Les défenseurs de la réduction des risques s’insurgent
Le message de M. Várhelyi a suscité des critiques sur les réseaux sociaux. L’association néerlandaise de réduction des risques ACVODA a accusé le commissaire d’induire le public en erreur pour justifier ses projets de taxation. « Nous y revoilà, un tweet dépourvu de tout fondement scientifique. Il a juste besoin de convaincre le public que ces choses sont vraies pour justifier sa proposition », a écrit @plopnl.
Pouchforum.eu a également contesté l’affirmation de la commissaire. Il a écrit : « La remarque d’aujourd’hui selon laquelle la nicotine contribue au cancer contredit le consensus scientifique. Selon @US_FDA, @WHO, @RCPhysicians & @PHE_uk, la nicotine n’est pas cancérigène. La santé publique dépend de l’exactitude, pas de l’alarmisme ».
Jukka Kelovuori, un ancien fumeur finlandais, estime que ces déclarations sont imprudentes. « Ce qu’il veut dire, c’est qu’ils vont paralyser les alternatives plus sûres à la nicotine et maintenir le taux de tabagisme dans l’UE à un niveau moyen stupéfiant de 24 %. Je ne dirais pas que c’est ambitieux. Je dirais plutôt que c’est imprudent et que c’est une menace pour la santé publique ».
Modèle de désinformation
Ce n’est pas la première fois que M. Várhelyi est accusé de déformer les données scientifiques relatives à la réduction des risques liés au tabac. Dans un billet précédent, il affirmait que les nouveaux produits à base de nicotine et de tabac présentaient des risques pour la santé « comparables à ceux des produits traditionnels ». Cette déclaration a été rapidement suivie d’une note de la communauté sur X, précisant que les preuves scientifiques démontrent le contraire.
« Les nouveaux produits du tabac et de la nicotine sont comparables aux thérapies de remplacement de la nicotine, et non au tabagisme », peut-on lire dans la note, qui renvoie à de nombreuses études évaluées par des pairs et à des rapports gouvernementaux officiels montrant que les vapoteurs sont nettement moins exposés aux substances chimiques nocives, souvent à des niveaux comparables à ceux des non-consommateurs.
Elle fait suite à un épisode similaire survenu en début d’année, lorsque Wopke Hoekstra, commissaire néerlandais chargé de l’action pour le climat, a déclaré au parlement en février que « le vapotage tue ».
Alors que le tabagisme tue 700 000 Européens par an, aucune preuve ne vient étayer l’affirmation de M. Hoekstra selon laquelle le vapotage a causé des dommages comparables.
L’affirmation de M. Hoekstra a également été contredite par les propres données de l’UE. Le rapport du Parlement européen sur les nouveaux produits à base de nicotine confirme que les vapes sont beaucoup moins nocives que le tabagisme, les émissions toxiques étant réduites de 90 à 95 %.
La Suède montre une voie alternative
Les données recueillies en Suède montrent qu’il est important de faire la distinction entre la nicotine et le tabagisme.
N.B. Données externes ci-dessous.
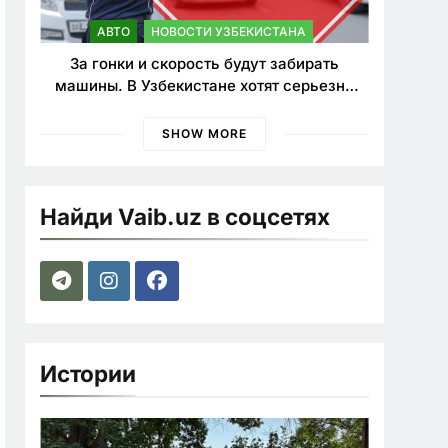
АВТО
НОВОСТИ УЗБЕКИСТАНА
За гонки и скорость будут забирать
машины. В Узбекистане хотят серьезно
ужесточить наказания для лихачей
SHOW MORE
Найди Vaib.uz в соцсетях
Истории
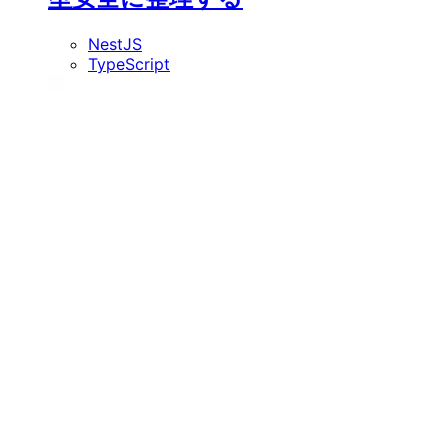
NestJS
TypeScript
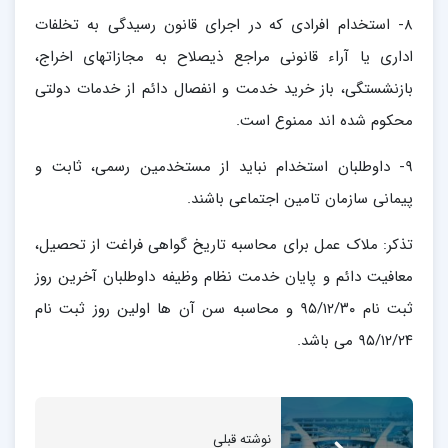
۸- استخدام افرادی که در اجرای قانون رسیدگی به تخلفات
اداری یا آراء قانونی مراجع ذیصلاح به مجازاتهای اخراج،
بازنشستگی، باز خرید خدمت و انفصال دائم از خدمات دولتی
محکوم شده اند ممنوع است.
۹- داوطلبان استخدام نباید از مستخدمین رسمی، ثابت و
پیمانی سازمان تامین اجتماعی باشند.
تذکر: ملاک عمل برای محاسبه تاریخ گواهی فراغت از تحصیل،
معافیت دائم و پایان خدمت نظام وظیفه داوطلبان آخرین روز
ثبت نام ۹۵/۱۲/۳۰ و محاسبه سن آن ها اولین روز ثبت نام
۹۵/۱۲/۲۴ می باشد.
نوشته قبلی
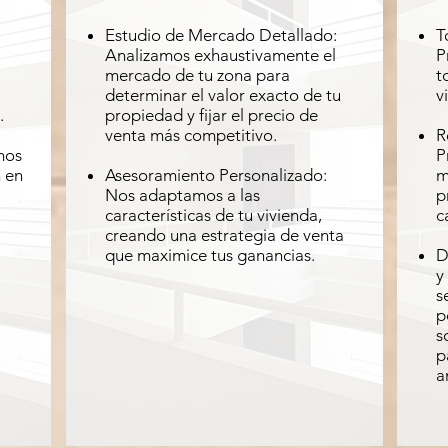
Estudio de Mercado Detallado:
T
Analizamos exhaustivamente el
P
mercado de tu zona para
t
determinar el valor exacto de tu
v
.
propiedad y fijar el precio de
venta más competitivo.
R
mos
P
n en
Asesoramiento Personalizado:
m
Nos adaptamos a las
p
características de tu vivienda,
c
creando una estrategia de venta
que maximice tus ganancias.
D
y
s
p
s
p
a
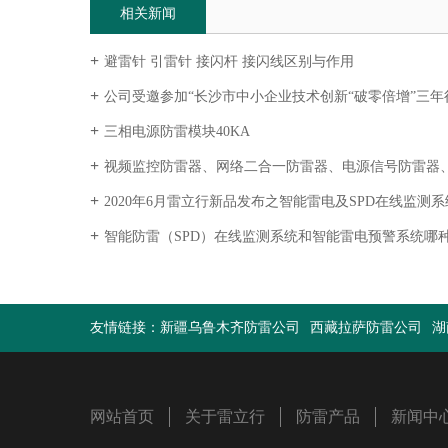
相关新闻
避雷针 引雷针 接闪杆 接闪线区别与作用
公司受邀参加“长沙市中小企业技术创新“破零倍增”三年行动（2020-2022）启动
三相电源防雷模块40KA
视频监控防雷器、网络二合一防雷器、电源信号防雷器、监控摄像头防雷器、电源网络防雷
2020年6月雷立行新品发布之智能雷电及SPD在线监测系
智能防雷（SPD）在线监测系统和智能雷电预警系统哪
友情链接：
新疆乌鲁木齐防雷公司
西藏拉萨防雷公司
湖
网站首页
关于雷立行
防雷产品
新闻中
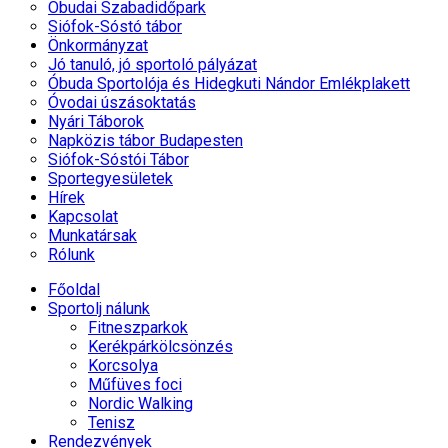
Óbudai Szabadidőpark
Siófok-Sóstó tábor
Önkormányzat
Jó tanuló, jó sportoló pályázat
Óbuda Sportolója és Hidegkuti Nándor Emlékplakett
Óvodai úszásoktatás
Nyári Táborok
Napközis tábor Budapesten
Siófok-Sóstói Tábor
Sportegyesületek
Hírek
Kapcsolat
Munkatársak
Rólunk
Főoldal
Sportolj nálunk
Fitneszparkok
Kerékpárkölcsönzés
Korcsolya
Műfüves foci
Nordic Walking
Tenisz
Rendezvények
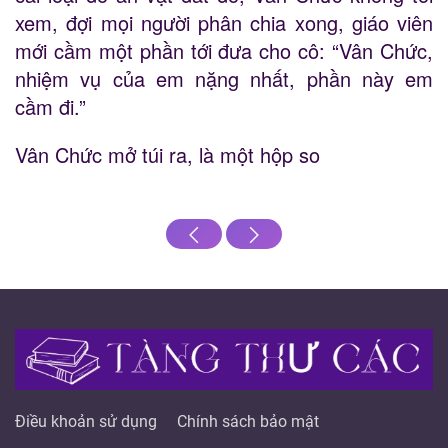
xem, đợi mọi người phân chia xong, giáo viên
mới cầm một phần tới đưa cho cô: “Vân Chức,
nhiệm vụ của em nặng nhất, phần này em
cầm đi.”
Vân Chức mở túi ra, là một hộp so
Điều khoản sử dụng
Chính sách bảo mật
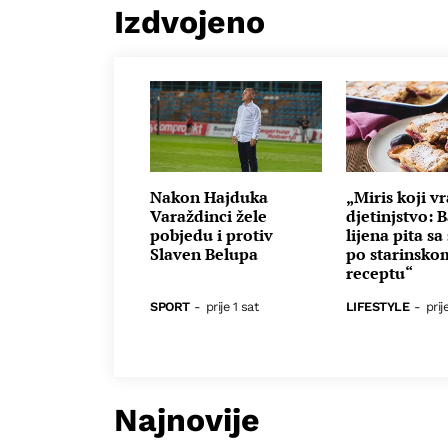
Izdvojeno
Nakon Hajduka
„Miris koji v
Varaždinci žele
djetinjstvo: 
pobjedu i protiv
lijena pita sa
Slaven Belupa
po starinsko
receptu“
SPORT
-
prije 1 sat
LIFESTYLE
-
prij
Najnovije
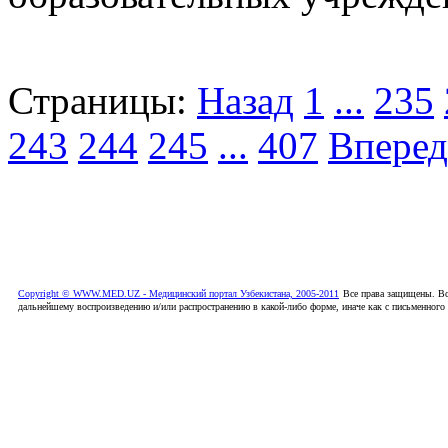
Страницы:
Назад
1
...
235
243
244
245
...
407
Вперед
Copyright © WWW.MED.UZ - Медицинский портал Узбекистана, 2005-2011
Все права защищены. Вс
дальнейшему воспроизведению и/или распространению в какой-либо форме, иначе как с письменного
Malgré des taux de consommation de nicotine similaires à ceux d’autres pays européens, la Suède affiche une incidence de cancer du poumon inférieure de 41 % et le taux de mortalité lié au tabac le plus bas de l’UE. Ces résultats sont attribués à l’utilisation généralisée de produits sans fumée tels que le snus, les sachets de nicotine et les vapes.
Les défenseurs de cette cause estiment que l’UE devrait s’inspirer de la réussite de la Suède et adopter des stratégies de réduction des effets nocifs du tabac au lieu de diffuser des informations erronées. « Les gouvernements, les organismes de réglementation et la communauté médicale doivent être ouverts à de nouvelles idées telles que la réduction des risques liés au tabac », a déclaré M. Zimlichman.